J Am Soc Mass Spectrom. 2018 Aug;29(8):1721-1737. doi: 10.1007/s13361-018-1986-y. Epub 2018 Jun 5.

Abstract

Rapid and accurate identification and classification of microorganisms is of paramount importance to public health and safety. With the advance of mass spectrometry (MS) technology, the speed of identification can be greatly improved. However, the increasing number of microbes sequenced is complicating correct microbial identification even in a simple sample due to the large number of candidates present. To properly untwine candidate microbes in samples containing one or more microbes, one needs to go beyond apparent morphology or simple "fingerprinting"; to correctly prioritize the candidate microbes, one needs to have accurate statistical significance in microbial identification.
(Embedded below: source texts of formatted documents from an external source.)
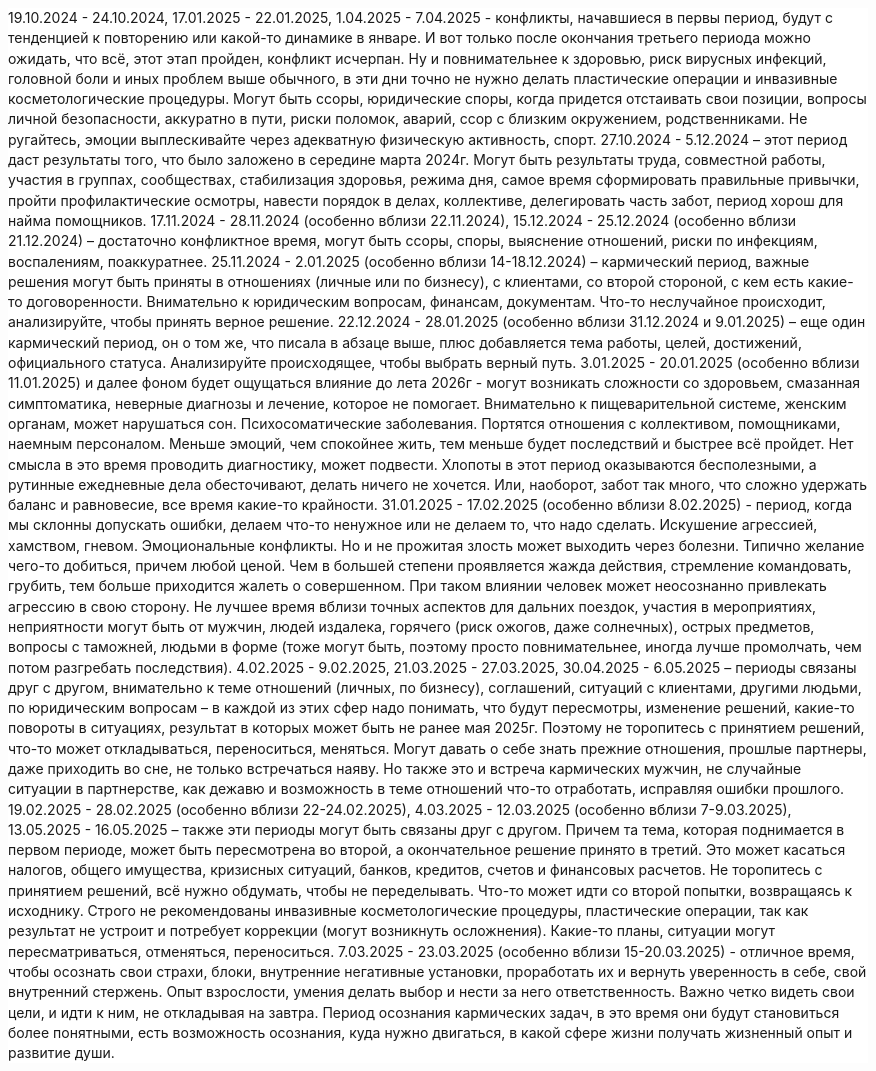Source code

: 19.10.2024 - 24.10.2024, 17.01.2025 - 22.01.2025, 1.04.2025 - 7.04.2025 - конфликты, начавшиеся в первы период, будут с тенденцией к повторению или какой-то динамике в январе. И вот только после окончания третьего периода можно ожидать, что всё, этот этап пройден, конфликт исчерпан. Ну и повнимательнее к здоровью, риск вирусных инфекций, головной боли и иных проблем выше обычного, в эти дни точно не нужно делать пластические операции и инвазивные косметологические процедуры. Могут быть ссоры, юридические споры, когда придется отстаивать свои позиции, вопросы личной безопасности, аккуратно в пути, риски поломок, аварий, ссор с близким окружением, родственниками. Не ругайтесь, эмоции выплескивайте через адекватную физическую активность, спорт.
27.10.2024 - 5.12.2024 – этот период даст результаты того, что было заложено в середине марта 2024г. Могут быть результаты труда, совместной работы, участия в группах, сообществах, стабилизация здоровья, режима дня, самое время сформировать правильные привычки, пройти профилактические осмотры, навести порядок в делах, коллективе, делегировать часть забот, период хорош для найма помощников.
17.11.2024 - 28.11.2024 (особенно вблизи 22.11.2024), 15.12.2024 - 25.12.2024 (особенно вблизи 21.12.2024) – достаточно конфликтное время, могут быть ссоры, споры, выяснение отношений, риски по инфекциям, воспалениям, поаккуратнее.
25.11.2024 - 2.01.2025 (особенно вблизи 14-18.12.2024) – кармический период, важные решения могут быть приняты в отношениях (личные или по бизнесу), с клиентами, со второй стороной, с кем есть какие-то договоренности. Внимательно к юридическим вопросам, финансам, документам. Что-то неслучайное происходит, анализируйте, чтобы принять верное решение.
22.12.2024 - 28.01.2025 (особенно вблизи 31.12.2024 и 9.01.2025) – еще один кармический период, он о том же, что писала в абзаце выше, плюс добавляется тема работы, целей, достижений, официального статуса. Анализируйте происходящее, чтобы выбрать верный путь.
3.01.2025 - 20.01.2025 (особенно вблизи 11.01.2025) и далее фоном будет ощущаться влияние до лета 2026г - могут возникать сложности со здоровьем, смазанная симптоматика, неверные диагнозы и лечение, которое не помогает. Внимательно к пищеварительной системе, женским органам, может нарушаться сон. Психосоматические заболевания. Портятся отношения с коллективом, помощниками, наемным персоналом. Меньше эмоций, чем спокойнее жить, тем меньше будет последствий и быстрее всё пройдет. Нет смысла в это время проводить диагностику, может подвести. Хлопоты в этот период оказываются бесполезными, а рутинные ежедневные дела обесточивают, делать ничего не хочется. Или, наоборот, забот так много, что сложно удержать баланс и равновесие, все время какие-то крайности.
31.01.2025 - 17.02.2025 (особенно вблизи 8.02.2025) - период, когда мы склонны допускать ошибки, делаем что-то ненужное или не делаем то, что надо сделать. Искушение агрессией, хамством, гневом. Эмоциональные конфликты. Но и не прожитая злость может выходить через болезни. Типично желание чего-то добиться, причем любой ценой. Чем в большей степени проявляется жажда действия, стремление командовать, грубить, тем больше приходится жалеть о совершенном. При таком влиянии человек может неосознанно привлекать агрессию в свою сторону. Не лучшее время вблизи точных аспектов для дальних поездок, участия в мероприятиях, неприятности могут быть от мужчин, людей издалека, горячего (риск ожогов, даже солнечных), острых предметов, вопросы с таможней, людьми в форме (тоже могут быть, поэтому просто повнимательнее, иногда лучше промолчать, чем потом разгребать последствия).
4.02.2025 - 9.02.2025, 21.03.2025 - 27.03.2025, 30.04.2025 - 6.05.2025 – периоды связаны друг с другом, внимательно к теме отношений (личных, по бизнесу), соглашений, ситуаций с клиентами, другими людьми, по юридическим вопросам – в каждой из этих сфер надо понимать, что будут пересмотры, изменение решений, какие-то повороты в ситуациях, результат в которых может быть не ранее мая 2025г. Поэтому не торопитесь с принятием решений, что-то может откладываться, переноситься, меняться. Могут давать о себе знать прежние отношения, прошлые партнеры, даже приходить во сне, не только встречаться наяву. Но также это и встреча кармических мужчин, не случайные ситуации в партнерстве, как дежавю и возможность в теме отношений что-то отработать, исправляя ошибки прошлого.
19.02.2025 - 28.02.2025 (особенно вблизи 22-24.02.2025), 4.03.2025 - 12.03.2025 (особенно вблизи 7-9.03.2025), 13.05.2025 - 16.05.2025 – также эти периоды могут быть связаны друг с другом. Причем та тема, которая поднимается в первом периоде, может быть пересмотрена во второй, а окончательное решение принято в третий. Это может касаться налогов, общего имущества, кризисных ситуаций, банков, кредитов, счетов и финансовых расчетов. Не торопитесь с принятием решений, всё нужно обдумать, чтобы не переделывать. Что-то может идти со второй попытки, возвращаясь к исходнику. Строго не рекомендованы инвазивные косметологические процедуры, пластические операции, так как результат не устроит и потребует коррекции (могут возникнуть осложнения). Какие-то планы, ситуации могут пересматриваться, отменяться, переноситься.
7.03.2025 - 23.03.2025 (особенно вблизи 15-20.03.2025) - отличное время, чтобы осознать свои страхи, блоки, внутренние негативные установки, проработать их и вернуть уверенность в себе, свой внутренний стержень. Опыт взрослости, умения делать выбор и нести за него ответственность. Важно четко видеть свои цели, и идти к ним, не откладывая на завтра. Период осознания кармических задач, в это время они будут становиться более понятными, есть возможность осознания, куда нужно двигаться, в какой сфере жизни получать жизненный опыт и развитие души.  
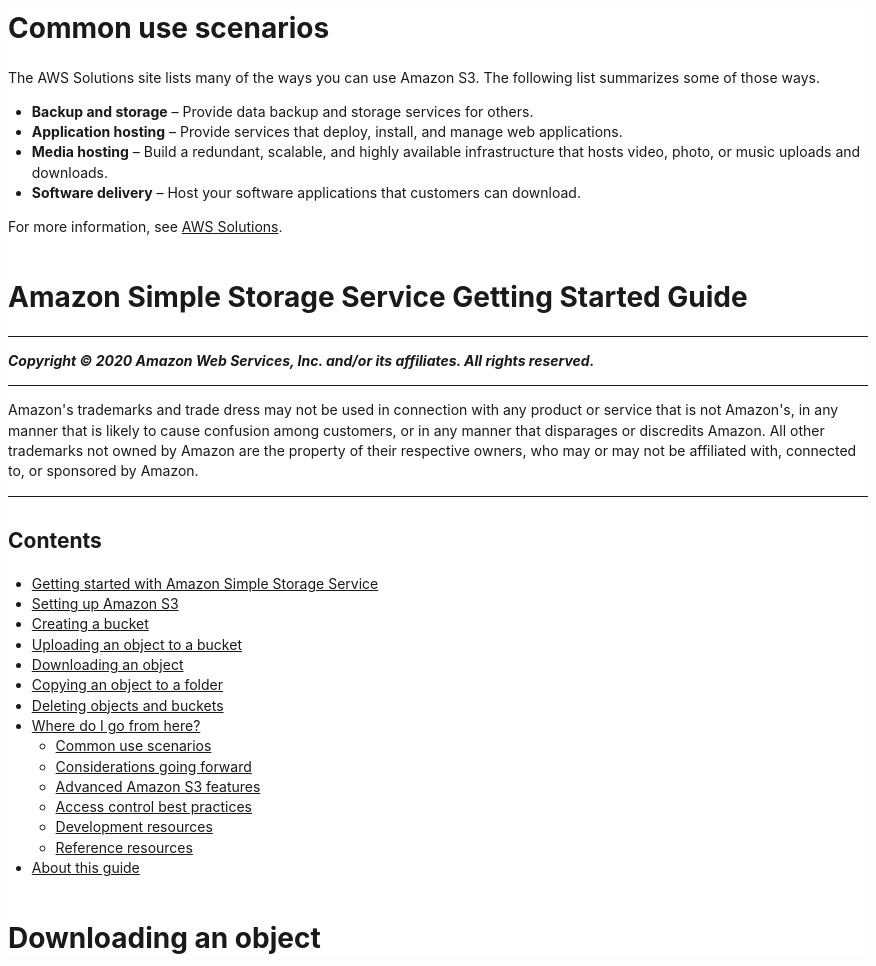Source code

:# Common use scenarios<a name="S3-gsg-CommonUseScenarios"></a>

The AWS Solutions site lists many of the ways you can use Amazon S3\. The following list summarizes some of those ways\.
+ **Backup and storage** – Provide data backup and storage services for others\.
+ **Application hosting** – Provide services that deploy, install, and manage web applications\.
+ **Media hosting** – Build a redundant, scalable, and highly available infrastructure that hosts video, photo, or music uploads and downloads\.
+ **Software delivery** – Host your software applications that customers can download\.

For more information, see [AWS Solutions](https://aws.amazon.com/solutions/)\. 


# Amazon Simple Storage Service Getting Started Guide

-----
*****Copyright &copy; 2020 Amazon Web Services, Inc. and/or its affiliates. All rights reserved.*****

-----
Amazon's trademarks and trade dress may not be used in 
     connection with any product or service that is not Amazon's, 
     in any manner that is likely to cause confusion among customers, 
     or in any manner that disparages or discredits Amazon. All other 
     trademarks not owned by Amazon are the property of their respective
     owners, who may or may not be affiliated with, connected to, or 
     sponsored by Amazon.

-----
## Contents
+ [Getting started with Amazon Simple Storage Service](GetStartedWithS3.md)
+ [Setting up Amazon S3](SigningUpforS3.md)
+ [Creating a bucket](CreatingABucket.md)
+ [Uploading an object to a bucket](PuttingAnObjectInABucket.md)
+ [Downloading an object](OpeningAnObject.md)
+ [Copying an object to a folder](CopyingAnObject.md)
+ [Deleting objects and buckets](DeletingAnObjectandBucket.md)
+ [Where do I go from here?](ImplementingS3.md)
   + [Common use scenarios](S3-gsg-CommonUseScenarios.md)
   + [Considerations going forward](s3-gsg-ConsiderationsGoingForward.md)
   + [Advanced Amazon S3 features](S3-gsg-AdvancedAmazonS3Features.md)
   + [Access control best practices](access-control-best-practices.md)
   + [Development resources](S3-gsg-DevelopmentResources.md)
   + [Reference resources](S3-gsg-ReferenceResources.md)
+ [About this guide](AboutThisGuide.md)


# Downloading an object<a name="OpeningAnObject"></a>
We meet these challenges by using peptide-centric representations of microbes to better separate them and by augmenting our earlier analysis method that yields accurate statistical significance. Here, we present an updated analysis workflow that uses tandem MS (MS/MS) spectra for microbial identification or classification. We have demonstrated, using 226 MS/MS publicly available data files (each containing from 2500 to nearly 100,000 MS/MS spectra) and 4000 additional MS/MS data files, that the updated workflow can correctly identify multiple microbes at the genus and often the species level for samples containing more than one microbe. We have also shown that the proposed workflow computes accurate statistical significances, i.e., E values for identified peptides and unified E values for identified microbes. Our updated analysis workflow MiCId, a freely available software for Microorganism Classification and Identification, is available for download at https://www.ncbi.nlm.nih.gov/CBBresearch/Yu/downloads.html . Graphical Abstract ᅟ.

Keywords: Mass; Microorganism classification; Pathogen identification; Proteomics; Spectrometry; Statistical significance.